#### [WHAT TO WORK ON]
Find each line in the records that contains the string "Uitgegeven", and copy those lines. Only matches with the same capitalization count.

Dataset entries
════

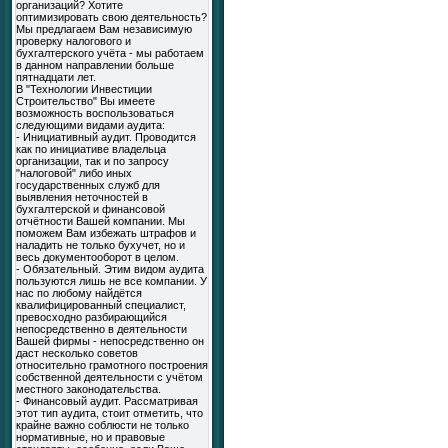
организаций? Хотите
оптимизировать свою деятельность?
Мы предлагаем Вам независимую
проверку налогового и
бухгалтерского учёта - мы работаем
в данном направлении больше
пятнадцати лет.
В "Технологии Инвестиции
Строительство" Вы имеете
возможность воспользоваться
следующими видами аудита:
- Инициативный аудит. Проводится
как по инициативе владельца
организации, так и по запросу
"налоговой" либо иных
государственных служб для
выявления неточностей в
бухгалтерской и финансовой
отчётности Вашей компании. Мы
поможем Вам избежать штрафов и
наладить не только бухучет, но и
весь документооборот в целом.
- Обязательный. Этим видом аудита
пользуются лишь не все компании. У
нас по любому найдётся
квалифицированный специалист,
превосходно разбирающийся
непосредственно в деятельности
Вашей фирмы - непосредственно он
даст несколько советов
относительно грамотного построения
собственной деятельности с учётом
местного законодательства.
- Финансовый аудит. Рассматривая
этот тип аудита, стоит отметить, что
крайне важно соблюсти не только
нормативные, но и правовые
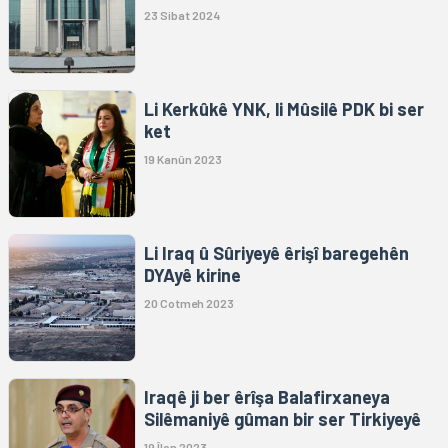
23 Sibat 2024
Li Kerkûkê YNK, li Mûsilê PDK bi ser
ket
19 Kanûn 2023
Li Iraq û Sûriyeyê êrişî baregehên
DYAyê kirine
20 Cotmeh 2023
Iraqê ji ber êrîşa Balafirxaneya
Silêmaniyê gûman bir ser Tirkiyeyê
19 Îlon 2023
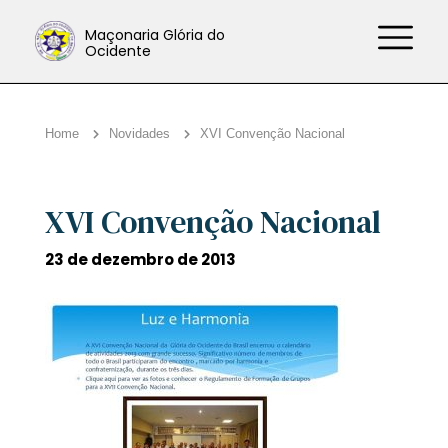
Maçonaria Glória do
Ocidente
Home
Novidades
XVI Convenção Nacional
XVI Convenção Nacional
23 de dezembro de 2013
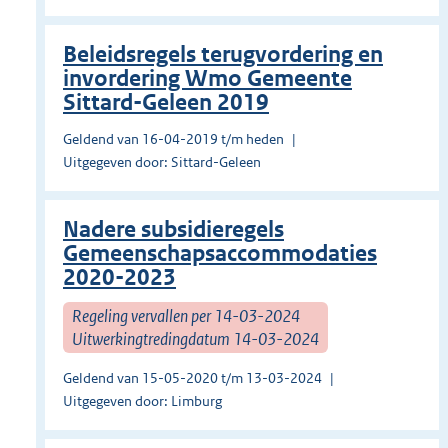
Beleidsregels terugvordering en
invordering Wmo Gemeente
Sittard-Geleen 2019
Geldend van 16-04-2019 t/m heden
Uitgegeven door: Sittard-Geleen
Nadere subsidieregels
Gemeenschapsaccommodaties
2020-2023
Regeling vervallen per 14-03-2024
Uitwerkingtredingdatum 14-03-2024
Geldend van 15-05-2020 t/m 13-03-2024
Uitgegeven door: Limburg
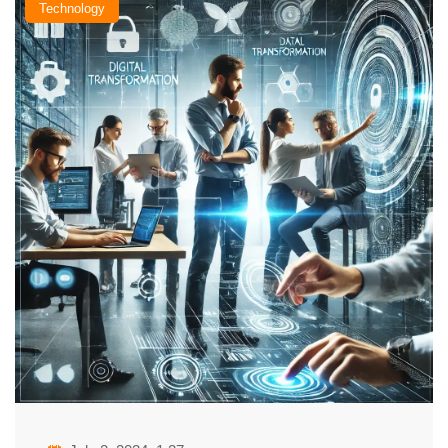
Technology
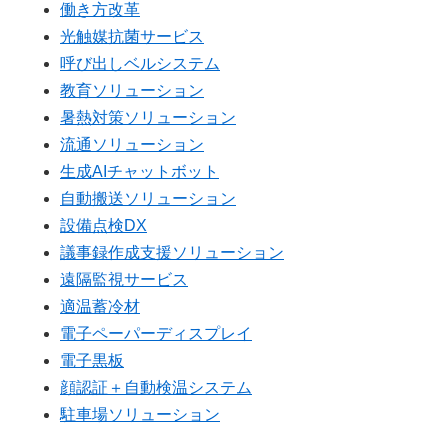
働き方改革
光触媒抗菌サービス
呼び出しベルシステム
教育ソリューション
暑熱対策ソリューション
流通ソリューション
生成AIチャットボット
自動搬送ソリューション
設備点検DX
議事録作成支援ソリューション
遠隔監視サービス
適温蓄冷材
電子ペーパーディスプレイ
電子黒板
顔認証＋自動検温システム
駐車場ソリューション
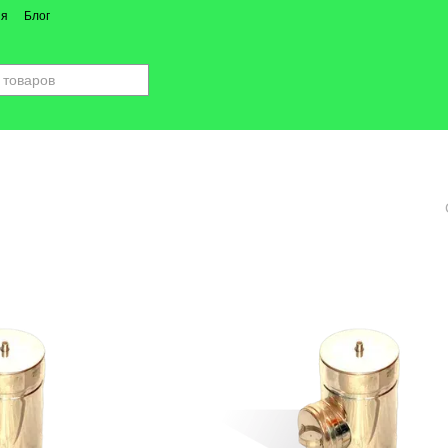
ия
Блог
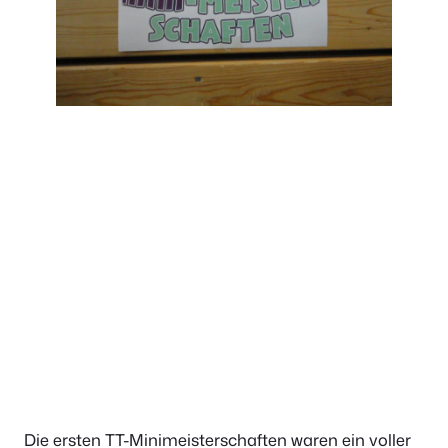
Die ersten TT-Minimeisterschaften waren ein voller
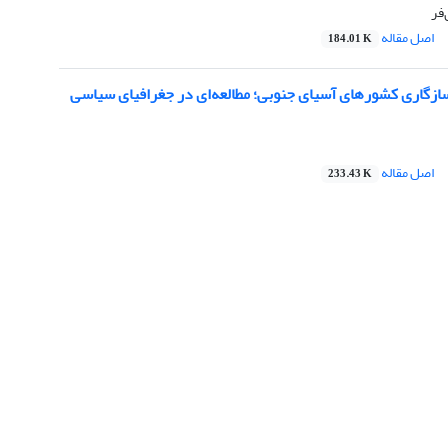
فر
اصل مقاله
184.01 K
سازگاری کشورهای آسیای جنوبی؛ مطالعه‌ای در جغرافیای سیاسی
اصل مقاله
233.43 K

════

#### [PROBLEM SOLUTION]
Uitgegeven door: Sittard-Geleen
Uitgegeven door: Limburg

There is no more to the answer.